Reproduce the whole listing below word for word, leaving the pictures out of your answer.

## BEGIN Exercise material

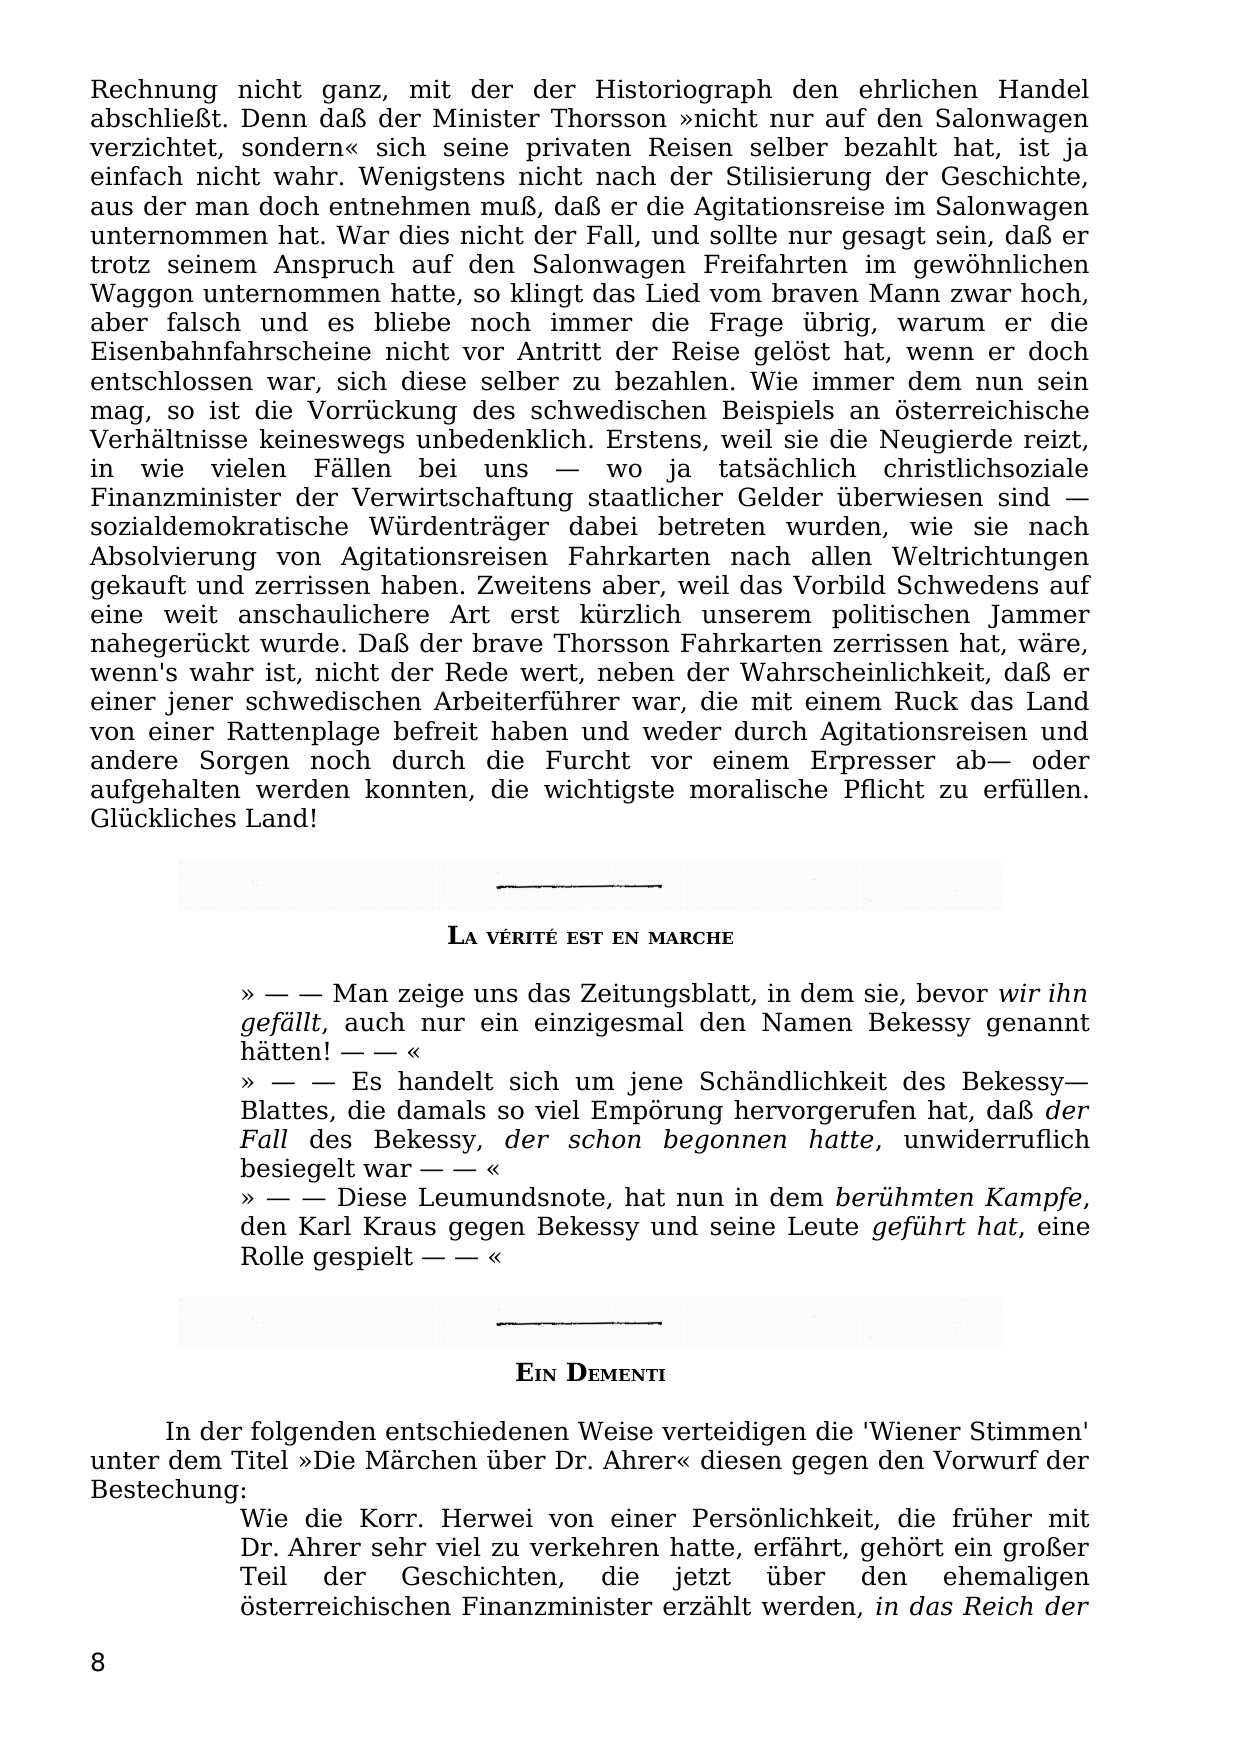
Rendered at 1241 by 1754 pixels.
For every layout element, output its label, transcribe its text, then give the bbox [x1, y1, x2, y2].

text Rechnung nicht ganz, mit der der Historiograph den ehrlichen Handel abschließt. Denn daß der Minister Thorsson »nicht nur auf den Salonwagen verzichtet, sondern« sich seine privaten Reisen selber bezahlt hat, ist ja einfach nicht wahr. Wenigstens nicht nach der Stilisierung der Geschichte, aus der man doch entnehmen muß, daß er die Agitationsreise im Salonwagen unternommen hat. War dies nicht der Fall, und sollte nur gesagt sein, daß er trotz seinem Anspruch auf den Salonwagen Freifahrten im gewöhnlichen Waggon unternommen hatte, so klingt das Lied vom braven Mann zwar hoch, aber falsch und es bliebe noch immer die Frage übrig, warum er die Eisenbahnfahrscheine nicht vor Antritt der Reise gelöst hat, wenn er doch entschlossen war, sich diese selber zu bezahlen. Wie immer dem nun sein mag, so ist die Vorrückung des schwedischen Beispiels an österreichische Verhältnisse keineswegs unbedenklich. Erstens, weil sie die Neugierde reizt, in wie vielen Fällen bei uns — wo ja tatsächlich christlichsoziale Finanzminister der Verwirtschaftung staatlicher Gelder überwiesen sind — sozialdemokratische Würdenträger dabei betreten wurden, wie sie nach Absolvierung von Agitationsreisen Fahrkarten nach allen Weltrichtungen gekauft und zerrissen haben. Zweitens aber, weil das Vorbild Schwedens auf eine weit anschaulichere Art erst kürzlich unserem politischen Jammer nahegerückt wurde. Daß der brave Thorsson Fahrkarten zerrissen hat, wäre, wenn's wahr ist, nicht der Rede wert, neben der Wahrscheinlichkeit, daß er einer jener schwedischen Arbeiterführer war, die mit einem Ruck das Land von einer Rattenplage befreit haben und weder durch Agitationsreisen und andere Sorgen noch durch die Furcht vor einem Erpresser ab— oder aufgehalten werden konnten, die wichtigste moralische Pflicht zu erfüllen. Glückliches Land! [90, 75, 1091, 833]
text » — — Man zeige uns das Zeitungsblatt, in dem sie, bevor wir ihn gefällt, auch nur ein einzigesmal den Namen Bekessy genannt hätten! — — « [240, 979, 1091, 1067]
text Ein Dementi [90, 1297, 1091, 1387]
picture [177, 859, 1003, 911]
text Wie die Korr. Herwei von einer Persönlichkeit, die früher mit Dr. Ahrer sehr viel zu verkehren hatte, erfährt, gehört ein großer Teil der Geschichten, die jetzt über den ehemaligen österreichischen Finanzminister erzählt werden, in das Reich der [240, 1504, 1091, 1621]
text In der folgenden entschiedenen Weise verteidigen die 'Wiener Stimmen' unter dem Titel »Die Märchen über Dr. Ahrer« diesen gegen den Vorwurf der Bestechung: [90, 1417, 1091, 1504]
text La vérité est en marche [90, 859, 1091, 950]
picture [177, 1297, 1003, 1348]
text » — — Diese Leumundsnote, hat nun in dem berühmten Kampfe, den Karl Kraus gegen Bekessy und seine Leute geführt hat, eine Rolle gespielt — — « [240, 1183, 1091, 1271]
text » — — Es handelt sich um jene Schändlichkeit des Bekessy—Blattes, die damals so viel Empörung hervorgerufen hat, daß der Fall des Bekessy, der schon begonnen hatte, unwiderruflich besiegelt war — — « [240, 1067, 1091, 1183]
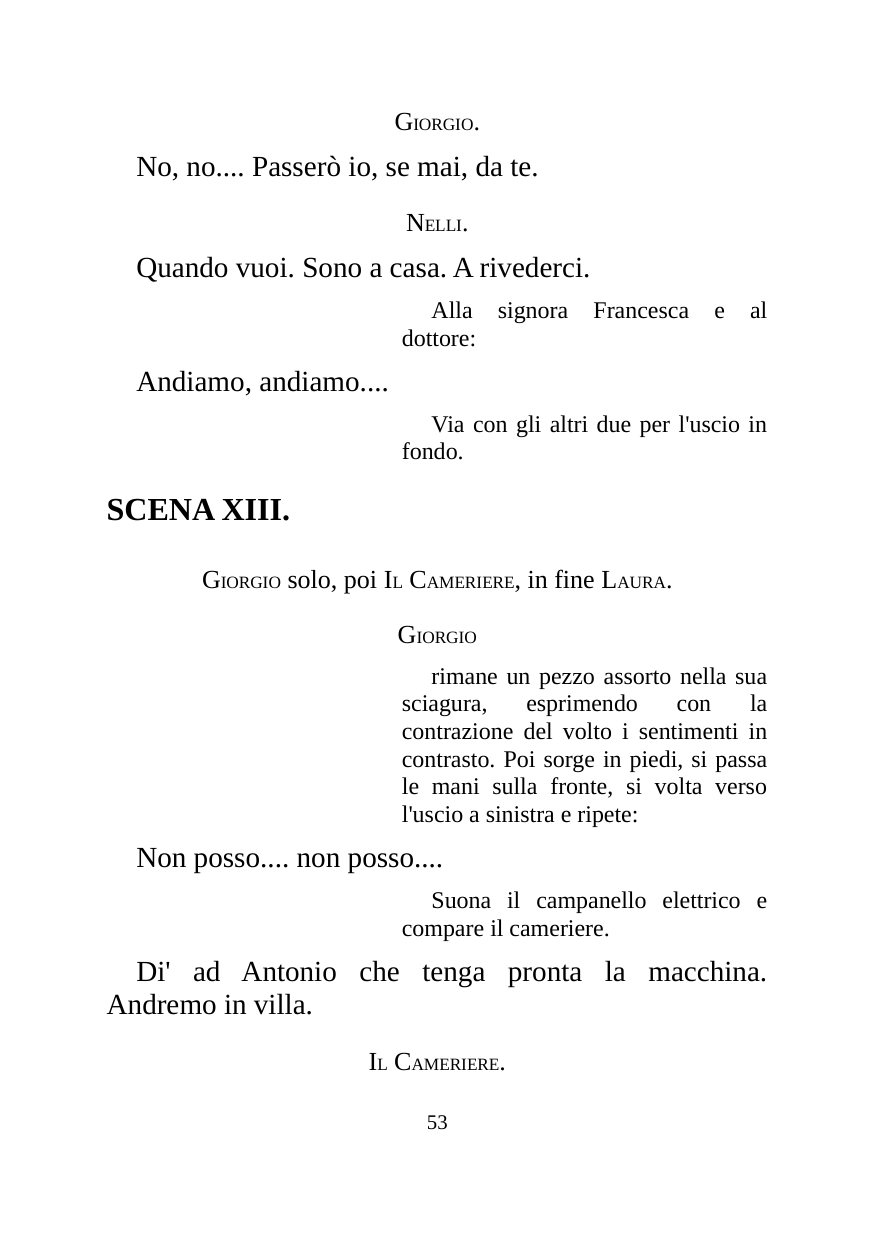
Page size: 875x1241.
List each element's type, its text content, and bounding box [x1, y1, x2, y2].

text rimane un pezzo assorto nella sua sciagura, esprimendo con la contrazione del volto i sentimenti in contrasto. Poi sorge in piedi, si passa le mani sulla fronte, si volta verso l'uscio a sinistra e ripete: [402, 662, 768, 827]
text Non posso.... non posso.... [106, 840, 768, 873]
text Giorgio [106, 619, 768, 649]
subtitle SCENA XIII. [106, 490, 768, 527]
text No, no.... Passerò io, se mai, da te. [106, 149, 768, 182]
text Alla signora Francesca e al dottore: [402, 296, 768, 351]
text Giorgio solo, poi Il Cameriere, in fine Laura. [106, 564, 768, 594]
text Giorgio. [106, 106, 768, 136]
text Via con gli altri due per l'uscio in fondo. [402, 410, 768, 465]
text Quando vuoi. Sono a casa. A rivederci. [106, 250, 768, 283]
text Suona il campanello elettrico e compare il cameriere. [402, 886, 768, 941]
text Il Cameriere. [106, 1046, 768, 1076]
text Andiamo, andiamo.... [106, 364, 768, 397]
text Di' ad Antonio che tenga pronta la macchina. Andremo in villa. [106, 954, 768, 1021]
text Nelli. [106, 207, 768, 237]
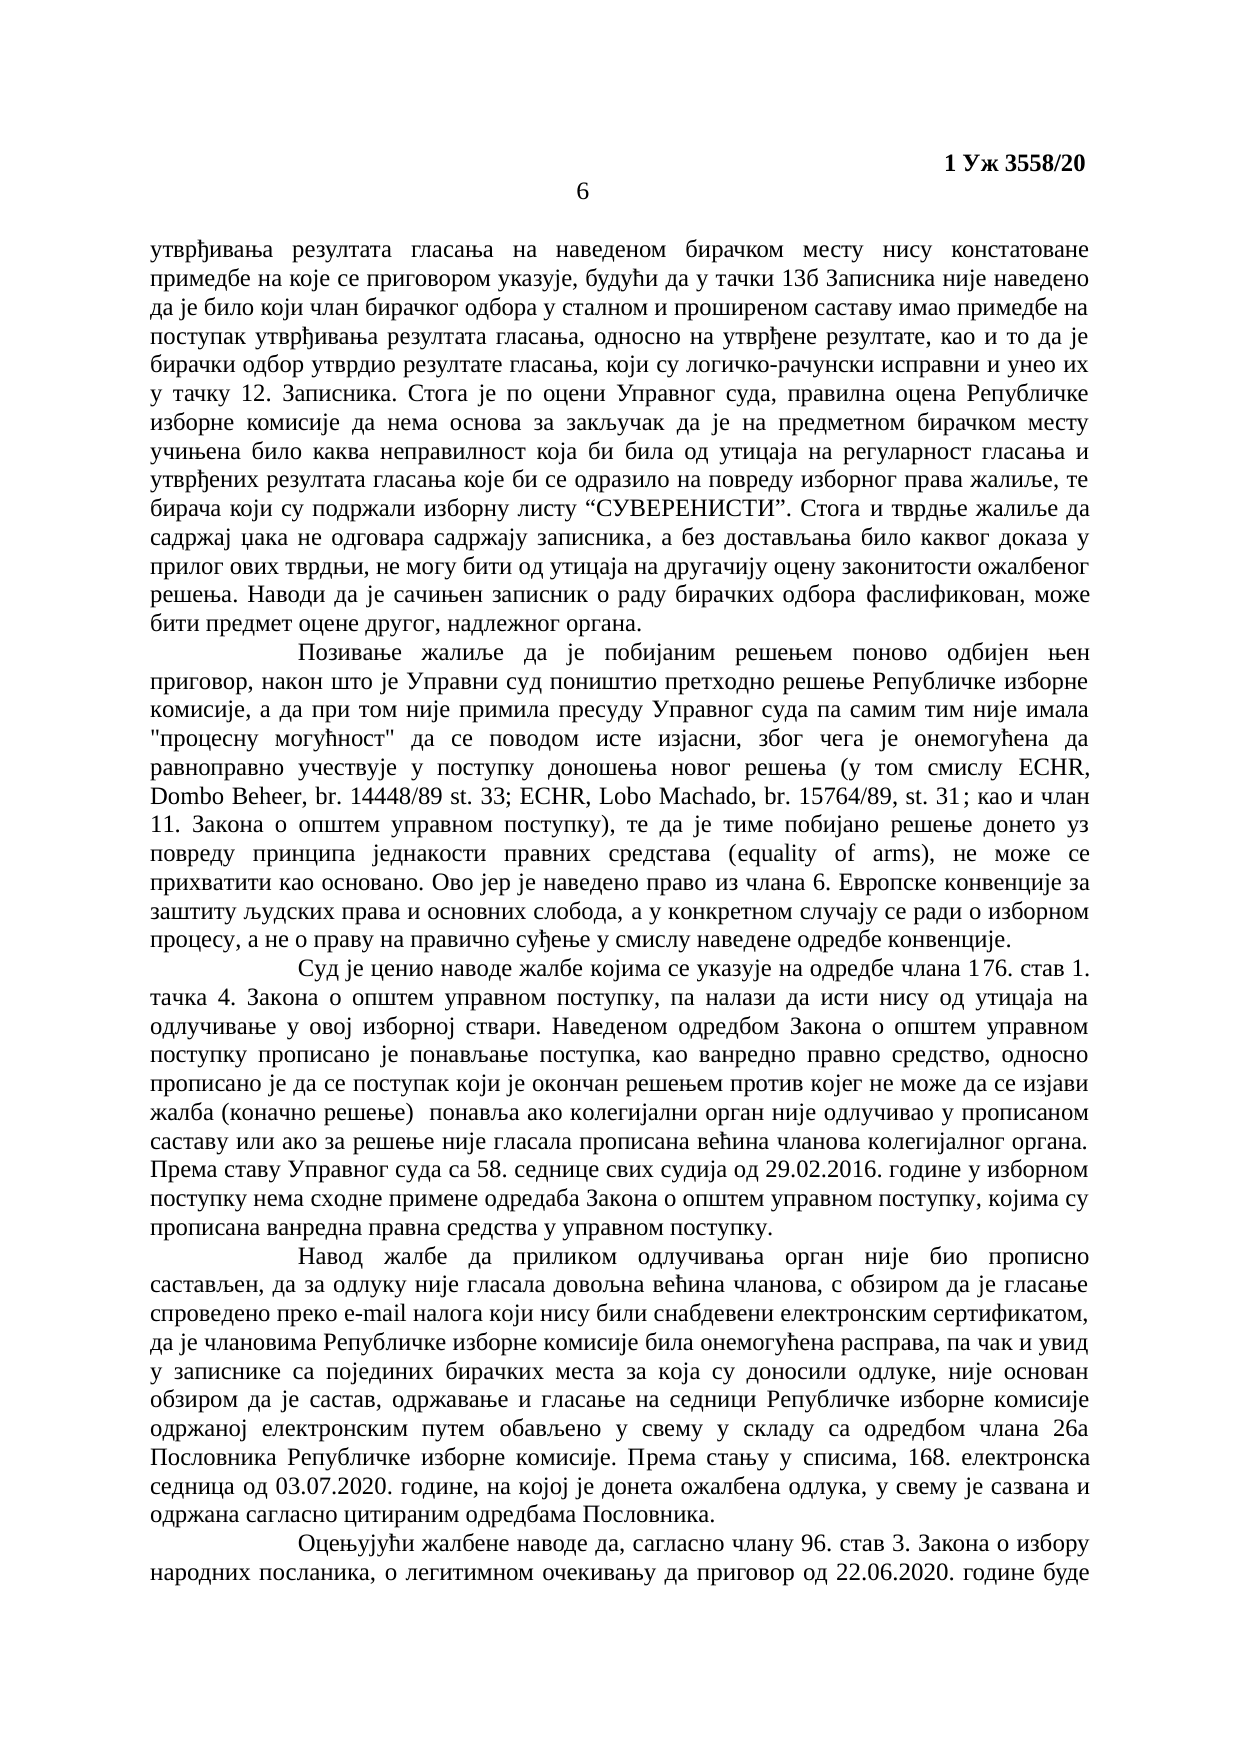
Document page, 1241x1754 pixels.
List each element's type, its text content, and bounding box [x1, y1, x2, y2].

## END Exercise material

In response:
Rendered at 1241 by 1754 pixels.
For every layout element, output its label, transcribe its text, then give the bbox [x1, y1, x2, y2].

text Rechnung nicht ganz, mit der der Historiograph den ehrlichen Handel abschließt. Denn daß der Minister Thorsson »nicht nur auf den Salonwagen verzichtet, sondern« sich seine privaten Reisen selber bezahlt hat, ist ja einfach nicht wahr. Wenigstens nicht nach der Stilisierung der Geschichte, aus der man doch entnehmen muß, daß er die Agitationsreise im Salonwagen unternommen hat. War dies nicht der Fall, und sollte nur gesagt sein, daß er trotz seinem Anspruch auf den Salonwagen Freifahrten im gewöhnlichen Waggon unternommen hatte, so klingt das Lied vom braven Mann zwar hoch, aber falsch und es bliebe noch immer die Frage übrig, warum er die Eisenbahnfahrscheine nicht vor Antritt der Reise gelöst hat, wenn er doch entschlossen war, sich diese selber zu bezahlen. Wie immer dem nun sein mag, so ist die Vorrückung des schwedischen Beispiels an österreichische Verhältnisse keineswegs unbedenklich. Erstens, weil sie die Neugierde reizt, in wie vielen Fällen bei uns — wo ja tatsächlich christlichsoziale Finanzminister der Verwirtschaftung staatlicher Gelder überwiesen sind — sozialdemokratische Würdenträger dabei betreten wurden, wie sie nach Absolvierung von Agitationsreisen Fahrkarten nach allen Weltrichtungen gekauft und zerrissen haben. Zweitens aber, weil das Vorbild Schwedens auf eine weit anschaulichere Art erst kürzlich unserem politischen Jammer nahegerückt wurde. Daß der brave Thorsson Fahrkarten zerrissen hat, wäre, wenn's wahr ist, nicht der Rede wert, neben der Wahrscheinlichkeit, daß er einer jener schwedischen Arbeiterführer war, die mit einem Ruck das Land von einer Rattenplage befreit haben und weder durch Agitationsreisen und andere Sorgen noch durch die Furcht vor einem Erpresser ab— oder aufgehalten werden konnten, die wichtigste moralische Pflicht zu erfüllen. Glückliches Land! [90, 75, 1091, 833]
text » — — Man zeige uns das Zeitungsblatt, in dem sie, bevor wir ihn gefällt, auch nur ein einzigesmal den Namen Bekessy genannt hätten! — — « [240, 979, 1091, 1067]
text Ein Dementi [90, 1297, 1091, 1387]
picture [177, 859, 1003, 911]
text Wie die Korr. Herwei von einer Persönlichkeit, die früher mit Dr. Ahrer sehr viel zu verkehren hatte, erfährt, gehört ein großer Teil der Geschichten, die jetzt über den ehemaligen österreichischen Finanzminister erzählt werden, in das Reich der [240, 1504, 1091, 1621]
text In der folgenden entschiedenen Weise verteidigen die 'Wiener Stimmen' unter dem Titel »Die Märchen über Dr. Ahrer« diesen gegen den Vorwurf der Bestechung: [90, 1417, 1091, 1504]
text La vérité est en marche [90, 859, 1091, 950]
picture [177, 1297, 1003, 1348]
text » — — Diese Leumundsnote, hat nun in dem berühmten Kampfe, den Karl Kraus gegen Bekessy und seine Leute geführt hat, eine Rolle gespielt — — « [240, 1183, 1091, 1271]
text » — — Es handelt sich um jene Schändlichkeit des Bekessy—Blattes, die damals so viel Empörung hervorgerufen hat, daß der Fall des Bekessy, der schon begonnen hatte, unwiderruflich besiegelt war — — « [240, 1067, 1091, 1183]
Page size: 875x1241.
List each element's type, its text content, and bounding box [x1, y1, x2, y2].

text rimane un pezzo assorto nella sua sciagura, esprimendo con la contrazione del volto i sentimenti in contrasto. Poi sorge in piedi, si passa le mani sulla fronte, si volta verso l'uscio a sinistra e ripete: [402, 662, 768, 827]
text Non posso.... non posso.... [106, 840, 768, 873]
text Giorgio [106, 619, 768, 649]
subtitle SCENA XIII. [106, 490, 768, 527]
text No, no.... Passerò io, se mai, da te. [106, 149, 768, 182]
text Alla signora Francesca e al dottore: [402, 296, 768, 351]
text Giorgio solo, poi Il Cameriere, in fine Laura. [106, 564, 768, 594]
text Giorgio. [106, 106, 768, 136]
text Via con gli altri due per l'uscio in fondo. [402, 410, 768, 465]
text Quando vuoi. Sono a casa. A rivederci. [106, 250, 768, 283]
text Suona il campanello elettrico e compare il cameriere. [402, 886, 768, 941]
text Il Cameriere. [106, 1046, 768, 1076]
text Andiamo, andiamo.... [106, 364, 768, 397]
text Di' ad Antonio che tenga pronta la macchina. Andremo in villa. [106, 954, 768, 1021]
text Nelli. [106, 207, 768, 237]
Document page, 1241x1754 pixels.
List each element's type, its text content, and bounding box [x1, y1, x2, y2].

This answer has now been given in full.